Queridos irmãos e queridas irmãs

Há um texto da escritora Marguerite Yourcenar intitulado «Páscoa, a mais bela história do mundo», em que ela faz o resumo desta narração que hoje nós lemos e que vamos repetir na Sexta-Feira Santa.

E que é, no fundo, o relato dos últimos dias de Jesus. Desde a sua prisão, a sua condenação, a sua ida para o sacrifício, a sua morte, e depois o grande silêncio, que encheu a terra, silêncio que o próprio Jesus experimentou naquele grito «Meu Deus, Meu Deus, porque me abandonaste?» e que depois contagiou a terra inteira e que hoje nós sentimos, profundamente, na pausa que fizemos.

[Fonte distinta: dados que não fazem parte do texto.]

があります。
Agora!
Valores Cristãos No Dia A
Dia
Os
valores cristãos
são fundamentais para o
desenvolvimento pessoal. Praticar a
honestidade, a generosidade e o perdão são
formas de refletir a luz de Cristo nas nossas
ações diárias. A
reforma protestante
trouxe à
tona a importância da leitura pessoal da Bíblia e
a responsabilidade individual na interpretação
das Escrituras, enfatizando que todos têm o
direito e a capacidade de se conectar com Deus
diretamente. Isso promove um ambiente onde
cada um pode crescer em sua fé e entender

E Yourcenar escreve esta história para um amigo dela, que lhe disse : “Eu estive na Guerra da Crimeia,  e digo-te uma coisa, se Jesus, em vez de ter sido  crucificado tivesse sido fuzilado, eu acreditaria nele.” E ela escreveu aquelas páginas, dedicando-as a este amigo, para que ele visse que, por detrás da distância dos símbolos e das palavras, há uma atualidade que nós somos chamados a descobrir.

Queridos irmãs e irmãos, Jesus deu a sua vida por nós, por nós. Desta forma, neste tempo, mas numa oferta de si para todas as horas, para todas as formas e para todos os tempos. E é esta certeza que sustenta as nossas vidas. Nós somos consequência desta história, deste gesto, desta dádiva.

Aquele insulto que dirigiam a Jesus “Salvaste os outros, não podes salvar-te a ti mesmo” é, no fundo, a chave da sua própria vida. Exatamente porque numa dinâmica de amor, Jesus se dispõe a abraçar-nos, a sustentar as nossas vidas, as nossas humanidades, a dar a vida por nós, a amar-nos. Exatamente porque Ele se dispõe a amar-nos, Ele não pode salvar-se a si mesmo. Porque o que é próprio do amor é esse deixar de pensar em si. É esse abandono, é essa pobreza radical, é essa entrega, em que o outro, o outro, é colocado no centro. Nós estamos no centro do gesto de Jesus. Da sua história de amor, da sua entrega.

No início desta longa narração, há uma história um bocado misteriosa. Jesus manda os discípulos irem ter com um homem, uma personagem, nós não sabemos o seu nome, e dizer-lhe «Olha, eu quero celebrar a Páscoa este ano em tua casa».

Esta pessoa seria provavelmente o dono da sala de cima, onde Jesus comeu a Páscoa, a última ceia, com os seus discípulos. Mas a gente pergunta, porque é que ele não tem nome?

Possivelmente para evitar que ele tivesse consequências penais, que ele fosse perseguido, por de alguma forma, se ter envolvido com a história de alguém condenado à morte e ser apresentado como um cúmplice de Jesus. Então por motivo, digamos, de conveniência, o nome dele não é explicitado.

Mas, no Evangelho, sempre que as personagens aparecem sem nome, também nós temos uma outra razão: este homem não tem nome, porque ele tem os nossos nomes. Ele chama-se José, chama-se Luís, chama-se Manuel, Madalena, Maria.

Chama-se os nomes de todos nós. Porque é a cada um de nós que Jesus manda dizer: “Olha, Eu este ano quero celebrar a Páscoa em tua casa, no teu coração, na tua vida». E é dentro de nós que toda esta narração se vai devolver. Que a mais bela história do mundo, a mais santa história do mundo vai acontecer, nas nossas vidas.

Queridos Irmãs e Irmãos

No início desta Semana Santa, a Semana Maior do ano, que nos sintamos implicados, nos sintamos envolvidos, tenhamos capacidade de ver por detrás dos símbolos, de ver por detrás dos sinais e perceber que há aqui um encontro, que há aqui um dom, a dádiva que é feita a nós, que foi por causa de nós, que foi para nós que esta história aconteceu.